Okay, I'm new to Splunk -- I'm currently two days deep. I'm attempting to sort users by their duration (duration being the length of time they've spent watching any one video). When I type in: sourcetype=videos | table user duration | sort user duration | reverse
, I end up with the same user all of the way down the column on the left associated with the viewing durations on the right. I want to know if there is a way to create a running total of these durations to post a total time watched per user.
Example output:
user ------ duration
tom.jones 00:51:13
tom.jones 00:31:03
tom.jones 00:15:02
tom.jones 00:08:11
tom.jones 00:02:21
steve.corel 00:41:16
steve.corel 00:30:33
steve.corel 00:22:46
etc.
Thank you in advance.
Normally, one would use the stats command to sum them, except stats only works with numbers and duration is not a number (because of the ':'). A workaround is to convert duration into integer seconds before the stats command and then convert it back before the table command. Something like this:
sourcetype=videos | eval secs=strptime(duration, "%H:%M:%S")-strptime("00:00:00", "%H:%M:%S") | stats sum(secs) as totalSecs by user | sort user totalSecs desc | eval totalDuration=strftime(totalSecs, "%H:%M:%S") | table user totalDuration
First, you'll need a field to hold your times as "timestamps" (integers) so they can be added:
sourcetype=videos | table user duration | sort user duration | eval intDuration=strptime(duration,"%H:%M:%S")

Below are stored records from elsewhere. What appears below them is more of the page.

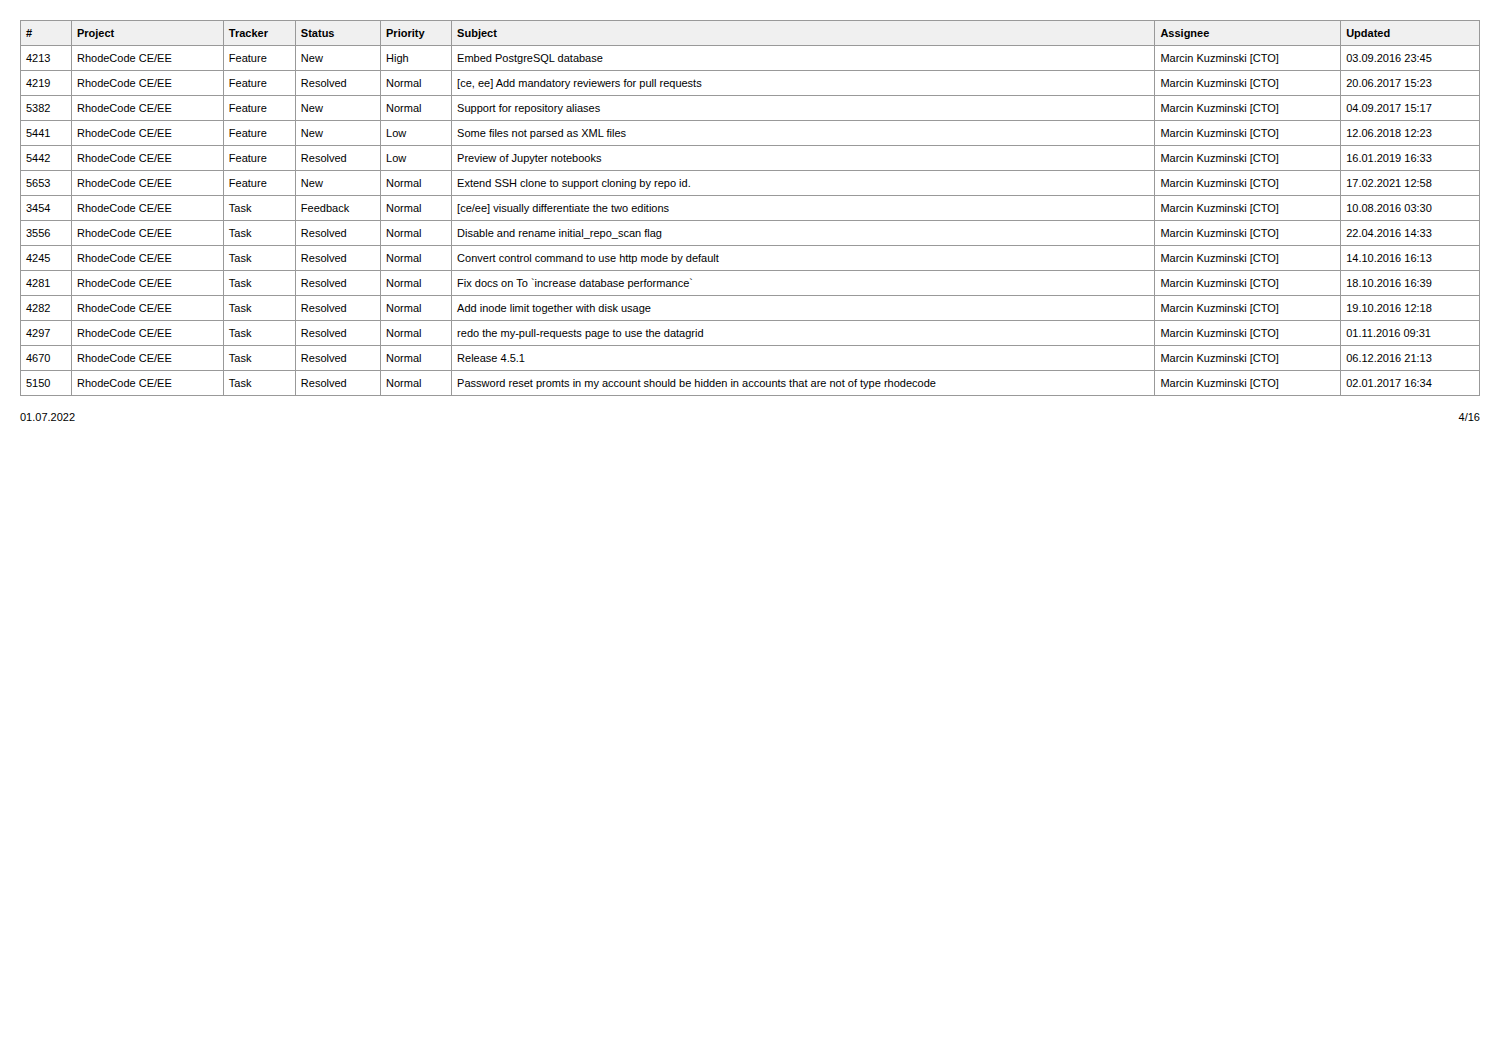| # | Project | Tracker | Status | Priority | Subject | Assignee | Updated |
| --- | --- | --- | --- | --- | --- | --- | --- |
| 4213 | RhodeCode CE/EE | Feature | New | High | Embed PostgreSQL database | Marcin Kuzminski [CTO] | 03.09.2016 23:45 |
| 4219 | RhodeCode CE/EE | Feature | Resolved | Normal | [ce, ee] Add mandatory reviewers for pull requests | Marcin Kuzminski [CTO] | 20.06.2017 15:23 |
| 5382 | RhodeCode CE/EE | Feature | New | Normal | Support for repository aliases | Marcin Kuzminski [CTO] | 04.09.2017 15:17 |
| 5441 | RhodeCode CE/EE | Feature | New | Low | Some files not parsed as XML files | Marcin Kuzminski [CTO] | 12.06.2018 12:23 |
| 5442 | RhodeCode CE/EE | Feature | Resolved | Low | Preview of Jupyter notebooks | Marcin Kuzminski [CTO] | 16.01.2019 16:33 |
| 5653 | RhodeCode CE/EE | Feature | New | Normal | Extend SSH clone to support cloning by repo id. | Marcin Kuzminski [CTO] | 17.02.2021 12:58 |
| 3454 | RhodeCode CE/EE | Task | Feedback | Normal | [ce/ee] visually differentiate the two editions | Marcin Kuzminski [CTO] | 10.08.2016 03:30 |
| 3556 | RhodeCode CE/EE | Task | Resolved | Normal | Disable and rename initial_repo_scan flag | Marcin Kuzminski [CTO] | 22.04.2016 14:33 |
| 4245 | RhodeCode CE/EE | Task | Resolved | Normal | Convert control command to use http mode by default | Marcin Kuzminski [CTO] | 14.10.2016 16:13 |
| 4281 | RhodeCode CE/EE | Task | Resolved | Normal | Fix docs on To `increase database performance` | Marcin Kuzminski [CTO] | 18.10.2016 16:39 |
| 4282 | RhodeCode CE/EE | Task | Resolved | Normal | Add inode limit together with disk usage | Marcin Kuzminski [CTO] | 19.10.2016 12:18 |
| 4297 | RhodeCode CE/EE | Task | Resolved | Normal | redo the my-pull-requests page to use the datagrid | Marcin Kuzminski [CTO] | 01.11.2016 09:31 |
| 4670 | RhodeCode CE/EE | Task | Resolved | Normal | Release 4.5.1 | Marcin Kuzminski [CTO] | 06.12.2016 21:13 |
| 5150 | RhodeCode CE/EE | Task | Resolved | Normal | Password reset promts in my account should be hidden in accounts that are not of type rhodecode | Marcin Kuzminski [CTO] | 02.01.2017 16:34 |
01.07.2022 4/16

Then, you'll want to use streamstats
to generate the running total for each user:
sourcetype=videos | table user duration | sort user duration | eval intDuration=strptime(duration,"%H:%M:%S") | streamstats sum(intDuration) as TotalDuration by user
Finally, if you want, you can convert the time variable back:
sourcetype=videos | eval intDuration=strptime(duration,"%H:%M:%S") | streamstats sum(intDuration) as TotalDuration by user | eval TotalDurationTime=strftime(TotalDuration,"%H:%M:%S")
Normally, one would use the stats command to sum them, except stats only works with numbers and duration is not a number (because of the ':'). A workaround is to convert duration into integer seconds before the stats command and then convert it back before the table command. Something like this:
sourcetype=videos | eval secs=strptime(duration, "%H:%M:%S")-strptime("00:00:00", "%H:%M:%S") | stats sum(secs) as totalSecs by user | sort user totalSecs desc | eval totalDuration=strftime(totalSecs, "%H:%M:%S") | table user totalDuration
This is exactly what I'm looking for. Thank you! I only have one issue. For some reason my top 5 users are displaying the time of 23:59:59. Why would this be? I calculated the CSV times by user in a spreadsheet, the others are correct.
e.g. user5 should be displaying a time of 8:53:42..
user1 23:59:59
user2 23:59:59
user3 23:59:59
user4 23:59:59
user5 23:59:59
user6 01:47:05
user7 00:50:45
user8 00:40:55
user9 00:21:56
What are the durations for user1?
I narrowed it down. The seconds print out correctly, but when "eval totalDuration=strftime(totalSecs, "%H:%M:%S")" is added the totals do not come out correctly for the top 5.
user totalSecs totalDuration
user 1 148603874617.000000 23:59:59
user 2 84304119903.000000 23:59:59
user 3 67157542422.000000 23:59:59
user 4 51439802027.000000 23:59:59
user 5 35722091866.000000 23:59:59
user 6 32864320734.000000 23:59:59
user 7 21433250455.000000 00:40:55
user 8 12859955225.000000 01:47:05
user 9 12859951693.000000 00:48:13
user 10 10002183716.000000 00:21:56
user11 2857767945.000000 00:25:45
these are the durations for user1:
Duration
0:02:53
0:09:59
0:00:18
0:02:58
0:00:53
0:06:06
0:02:40
0:14:40
0:00:01
0:06:17
0:01:38
0:02:59
0:05:01
0:02:12
0:08:45
0:01:46
0:01:55
0:05:54
0:00:06
0:00:00
0:00:04
0:02:14
0:00:48
0:01:08
0:04:06
0:04:25
0:00:27
0:05:51
0:04:51
0:00:34
0:00:30
0:02:28
0:03:35
0:00:23
0:05:20
0:00:02
More than a few rows results in a large number that doesn't render properly. I've updated my answer.